Dans les hôpitaux, l'oxyde d'éthylène est encore utilisé pour la stérilisation des biberons. Proscrite dans les maternités pour les nouveau-nés à terme en bonne santé, l'utilisation de ce gaz cancérigène reste nécessaire dans certains cas, et peu risqué selon les autorités sanitaires.

En novembre dernier, une enquête du Nouvel Observateur mettait en avant la dangerosité de ce gaz, largement utilisé comme méthode de stérilisation pour le matériel médical.

Exclu pour les nourrissons en bonne santé

Les autorités sanitaires, saisies de l'affaire à l'époque, ont expliqué vendredi que ce procédé est exclu pour les biberons, tétines et nourettes (mini-biberons prêts à l'emploi) destinés aux bébés nés à terme et en bonne santé.

En revanche, expliquent-elles, pour les nouveau-nés pris en charge en service de néonatologie (prématurés) et les nourrissons souffrant de pathologies graves, les biberons et dispositifs qui servent à administrer des médicaments, ainsi que le stockage de lait maternel, doivent être "microbiologiquement propres".

Pas d'excès de risque

Les méthodes de stérilisation, autres que celle avec l'oxyde d'éthylène (OE), ne permettent pas, à ce jour, d'atteindre ces critères de sécurité microbiologique assurant la destruction de germes dangereux (entérobactéries, staphylocoque doré...) pour ces bébés très fragiles, indiquent-elles après contact avec les industriels.

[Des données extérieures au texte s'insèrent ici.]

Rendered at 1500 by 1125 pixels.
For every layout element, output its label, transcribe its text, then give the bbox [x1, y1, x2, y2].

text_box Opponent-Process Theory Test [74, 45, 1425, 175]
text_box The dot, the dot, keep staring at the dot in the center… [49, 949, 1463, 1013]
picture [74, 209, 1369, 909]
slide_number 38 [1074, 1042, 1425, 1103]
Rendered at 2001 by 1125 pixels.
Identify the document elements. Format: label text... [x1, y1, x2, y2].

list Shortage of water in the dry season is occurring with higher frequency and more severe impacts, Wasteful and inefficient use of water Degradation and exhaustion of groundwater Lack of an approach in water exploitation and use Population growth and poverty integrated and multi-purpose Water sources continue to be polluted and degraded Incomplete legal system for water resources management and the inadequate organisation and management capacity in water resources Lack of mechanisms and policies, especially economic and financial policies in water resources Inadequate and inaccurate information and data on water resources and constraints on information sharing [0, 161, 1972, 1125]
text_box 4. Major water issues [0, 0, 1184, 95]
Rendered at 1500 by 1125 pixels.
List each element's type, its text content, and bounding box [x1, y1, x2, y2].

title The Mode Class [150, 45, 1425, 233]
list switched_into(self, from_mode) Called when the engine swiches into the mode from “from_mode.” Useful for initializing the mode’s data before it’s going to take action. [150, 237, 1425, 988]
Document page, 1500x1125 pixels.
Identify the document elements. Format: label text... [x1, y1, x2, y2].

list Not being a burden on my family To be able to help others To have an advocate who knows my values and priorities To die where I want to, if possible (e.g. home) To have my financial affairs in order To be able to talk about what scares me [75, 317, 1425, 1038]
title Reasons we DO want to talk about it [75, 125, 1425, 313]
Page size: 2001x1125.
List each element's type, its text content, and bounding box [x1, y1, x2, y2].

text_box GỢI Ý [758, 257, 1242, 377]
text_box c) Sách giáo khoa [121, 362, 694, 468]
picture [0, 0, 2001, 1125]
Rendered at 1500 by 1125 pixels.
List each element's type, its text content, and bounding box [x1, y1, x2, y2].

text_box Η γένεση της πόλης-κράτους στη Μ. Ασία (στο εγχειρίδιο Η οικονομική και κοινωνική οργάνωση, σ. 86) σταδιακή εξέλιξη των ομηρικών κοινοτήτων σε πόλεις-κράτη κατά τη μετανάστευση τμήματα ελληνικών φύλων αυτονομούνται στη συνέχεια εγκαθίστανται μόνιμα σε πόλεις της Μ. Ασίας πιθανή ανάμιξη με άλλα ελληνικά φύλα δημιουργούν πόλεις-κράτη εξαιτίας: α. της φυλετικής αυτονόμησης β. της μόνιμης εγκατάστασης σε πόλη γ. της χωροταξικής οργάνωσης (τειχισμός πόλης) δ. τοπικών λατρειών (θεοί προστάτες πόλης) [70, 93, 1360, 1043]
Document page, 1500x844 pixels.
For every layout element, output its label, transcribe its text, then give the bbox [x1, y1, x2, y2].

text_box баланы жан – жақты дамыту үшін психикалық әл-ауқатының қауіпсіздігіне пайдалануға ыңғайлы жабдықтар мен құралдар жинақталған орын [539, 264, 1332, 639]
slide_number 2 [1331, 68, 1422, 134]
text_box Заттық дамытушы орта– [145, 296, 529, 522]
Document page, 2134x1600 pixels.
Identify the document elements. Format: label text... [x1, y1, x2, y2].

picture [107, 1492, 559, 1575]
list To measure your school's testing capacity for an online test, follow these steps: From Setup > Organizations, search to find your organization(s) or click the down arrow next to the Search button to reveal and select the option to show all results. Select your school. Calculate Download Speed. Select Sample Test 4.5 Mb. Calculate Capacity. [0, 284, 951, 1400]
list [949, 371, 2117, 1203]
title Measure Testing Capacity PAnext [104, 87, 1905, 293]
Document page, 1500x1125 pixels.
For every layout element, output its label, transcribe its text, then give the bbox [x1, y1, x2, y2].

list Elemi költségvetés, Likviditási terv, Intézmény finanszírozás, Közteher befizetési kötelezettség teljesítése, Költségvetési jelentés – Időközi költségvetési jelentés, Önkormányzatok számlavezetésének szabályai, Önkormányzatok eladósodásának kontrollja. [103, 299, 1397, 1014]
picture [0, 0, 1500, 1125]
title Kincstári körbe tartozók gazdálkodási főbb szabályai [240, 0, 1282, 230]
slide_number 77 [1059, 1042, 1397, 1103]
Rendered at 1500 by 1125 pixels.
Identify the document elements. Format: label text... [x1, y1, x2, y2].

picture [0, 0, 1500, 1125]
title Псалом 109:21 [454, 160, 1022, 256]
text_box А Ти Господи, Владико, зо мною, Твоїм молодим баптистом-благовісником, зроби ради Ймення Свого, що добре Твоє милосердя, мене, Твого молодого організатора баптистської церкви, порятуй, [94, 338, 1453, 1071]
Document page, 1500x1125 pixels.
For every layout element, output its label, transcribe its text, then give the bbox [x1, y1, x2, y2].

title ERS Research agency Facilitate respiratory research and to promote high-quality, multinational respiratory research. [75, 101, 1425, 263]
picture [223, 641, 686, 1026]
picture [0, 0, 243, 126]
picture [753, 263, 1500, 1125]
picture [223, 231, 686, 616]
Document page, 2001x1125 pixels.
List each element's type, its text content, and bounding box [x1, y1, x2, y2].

Quoique limitées, "les mesures effectuées en établissement de soins ne mettent pas en évidence d'excès de risque chez les nourrissons et prématurés", nourris avec des biberons stérilisés à l'OE, ajoutent-elles en précisant que plus l'on s'éloigne de la date de stérilisation, plus les quantités résiduelles du gaz sont faibles.

Un dossier suivi

L'agence des produits de santé (Afssaps) effectuera des campagnes de contrôle au niveau des fabricants et des établissements de santé, "afin de vérifier la mise en oeuvre effective de ces mesures", à la demande de la Direction générale de la santé (DGS, ministère de la santé).

La DGS a également demandé aux Agences régionales de santé (ARS) "de veiller à l'application des recommandations de restriction d'utilisation" des biberons et tétines stérilisées avec ce gaz.

L'Inspection générale des affaires sociales rendra prochainement ses conclusions sur l'analyse et le respect de la réglementation existante, ainsi que sur l'approvisionnement des établissements de santé.